= Szadzenie =

Phonological phenomena in Polish language

Szadzenie (/pl/) is a regional phonological feature of the Polish language. It consists in replacement or merger of dental affricates //t͡s/, /d͡z// ⟨c, dz⟩ and dental fricatives //s/, /z// ⟨s, z⟩ into their retroflex counterparts i.e. retroflex affricates //t͡ʂ/, /d͡ʐ// ⟨cz, dż⟩ and retroflex fricatives //ʂ/, /ʐ// ⟨sz, ż/rz⟩, respectively. Szadzenie is caused by the hypercorrect avoidance of mazurzenie (mazuration) which is phonetically marked as rural and incorrect. This phenomenon is common in areas which border mazurating dialects, for instance the Suwałki Region.

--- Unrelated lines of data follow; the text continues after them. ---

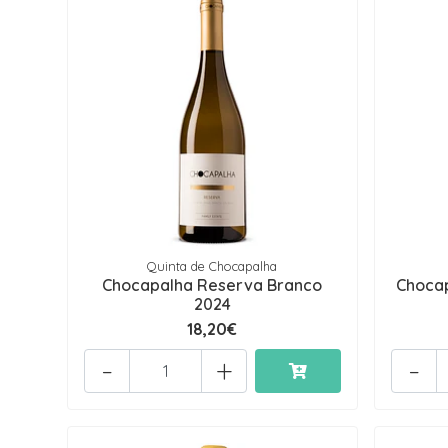
Quinta de Chocapalha
Chocapalha Reserva Branco
Choca
2024
18,20€
-
+
-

Examples of attested words with szadzenie in Polish dialects noted in the Atlas of Polish Dialects (Atlas Gwar Polskich): proszo instead of proso ("millet, Panicum"), bydlęczy instead of bydlęcy ("bovine"), szmalec instead of smalec ("lard").

The word szadzenie is derived from Polish word sadzić, colloquially meaning "to bother", pronounced in the relevant dialects as /[ˈʂad͡ʑit͡ɕ]/ instead of /[ˈsad͡ʑit͡ɕ]/.